Étrange destin que celui de Valentine. Cette fillette grandira dans l’ignorance d’un fait qui, même lorsqu’il lui sera révélé, ne changera rien à l’image du père idéal qui a germé dans sa tête d’enfant. Nourrie de récits de voyages et des rêves de son père, Antoine de Lérieux, Valentine se destine inéluctablement à partager la vie d’un fabulateur : « Antoine mentait au passé. Raoul, lui, mentait au futur. » Véritable mythomane patenté, Raoul roule sa bosse entre Paris et Montverche, petite ville de province où le couple réside. L’incessant va-et-vient de Raoul rythmera la vie et, en quelque sorte, l’accession de la très jeune femme à la vérité. À sa vérité.
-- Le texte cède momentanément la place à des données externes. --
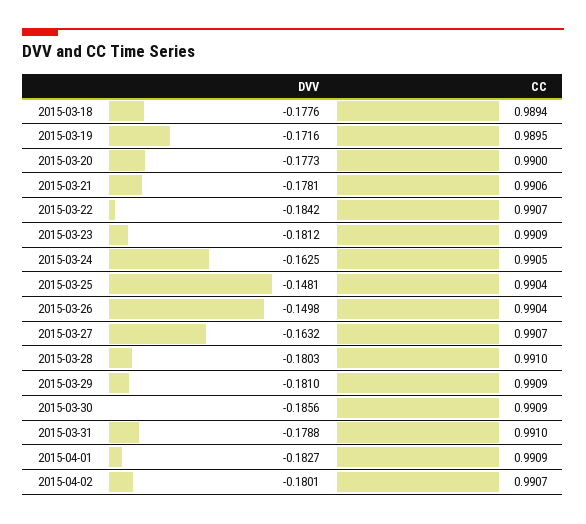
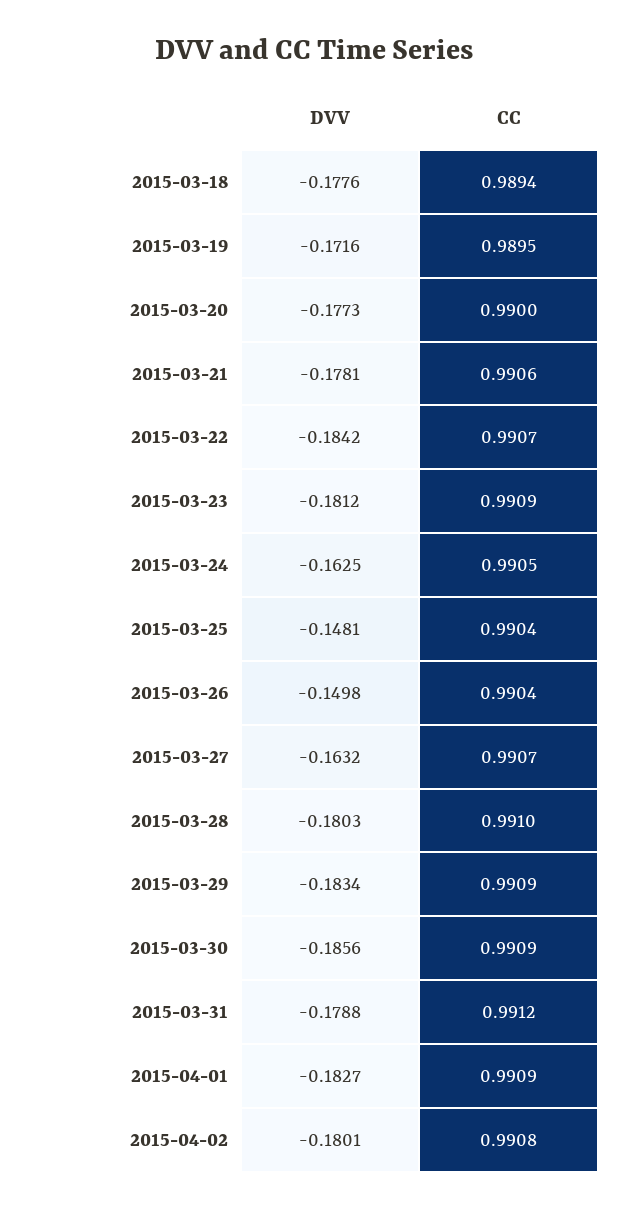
DVV, 2015-03-29: -0.181 -> -0.1834
CC, 2015-03-31: 0.991 -> 0.9912
CC, 2015-04-02: 0.9907 -> 0.9908

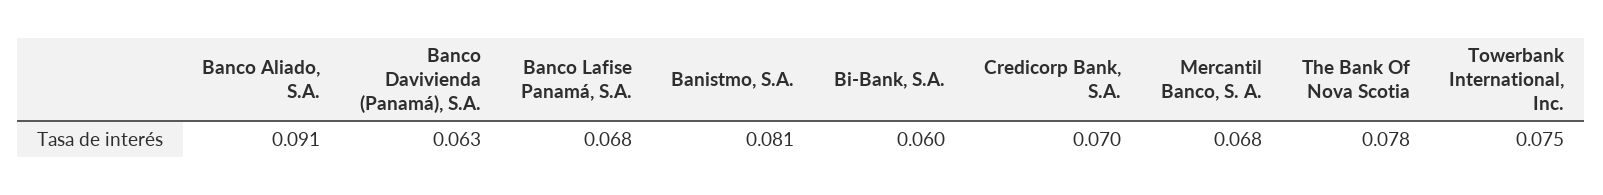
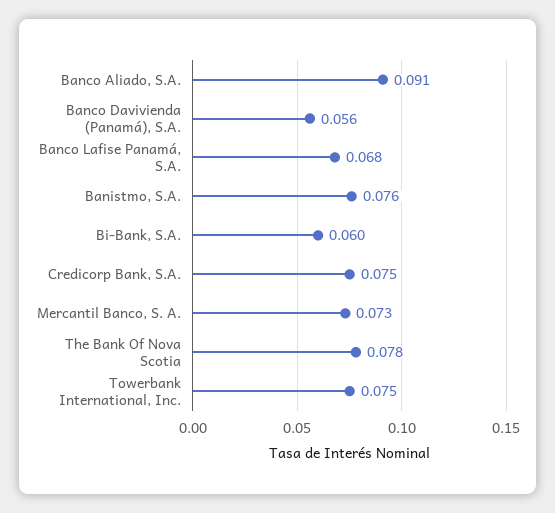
Banco Davivienda (Panamá), S.A.: 0.063 -> 0.056
Banistmo, S.A.: 0.081 -> 0.076
Credicorp Bank, S.A.: 0.07 -> 0.075
Mercantil Banco, S. A.: 0.068 -> 0.073

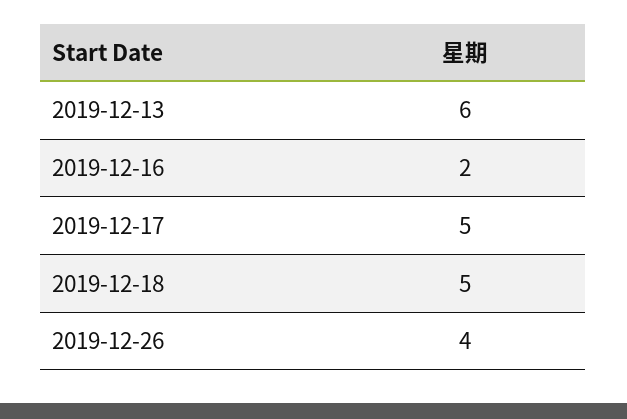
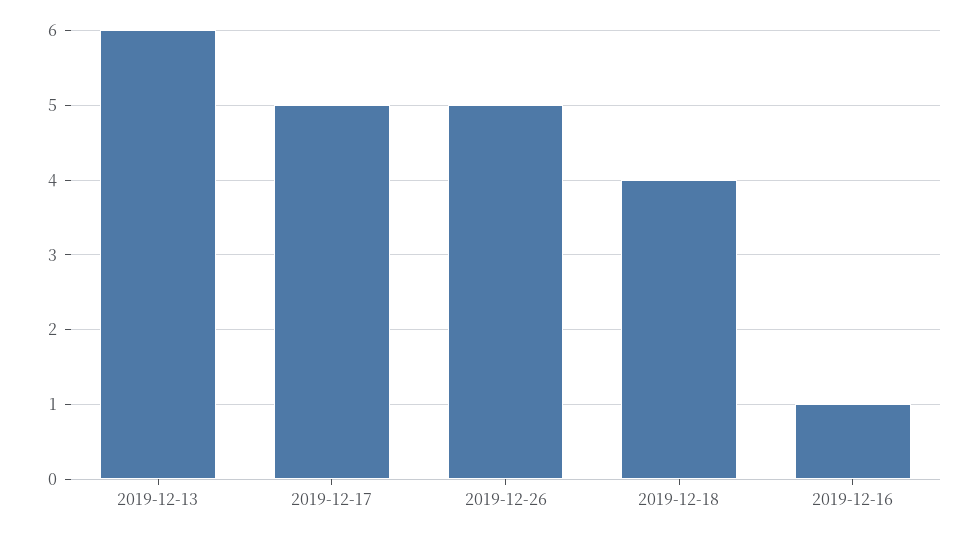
2019-12-16: 2 -> 1
2019-12-18: 5 -> 4
2019-12-26: 4 -> 5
La coexistence en Valentine de la vérité et du mensonge en fait un être ambivalent : « Mais nul ne veut jamais voir l’évidence si elle recèle quelque péril. » Vivre aux côtés d’un menteur exige bien sûr la capacité de se mentir à soi-même, car comment supporter autrement un baratineur ? Mais partager l’existence d’un menteur c’est aussi, et surtout, souffrir les boniments d’un Narcisse qui se fout éperdument de tout ce qui n’est pas lui. Enfant carencée puis épouse négligée, Valentine découvre peu à peu le mobile de son excès de confiance : il est toujours difficile d’abandonner les illusions de l’enfance.
Un mystérieux personnage, dont les propos sont rapportés en italique, commente les jours de Valentine. Cet être clairvoyant, espèce de narrateur omniscient dont on connaîtra l’identité vers la fin, ponctue le récit de ses observations sur l’héroïne, qui refuse longtemps de voir la vérité en face : « Sans doute toute vie, pour être tolérable, passe-t-elle ainsi à côté de ce qui ne doit être su qu’à la fin. Comme si on choisissait en toute lucidité de ne pas détruire le mensonge consolateur […]. » Bref, l’aspect le plus intéressant de La femme du menteur tient à certains de ces commentaires, parfois sagaces, parfois faciles, qui suscitent la réflexion.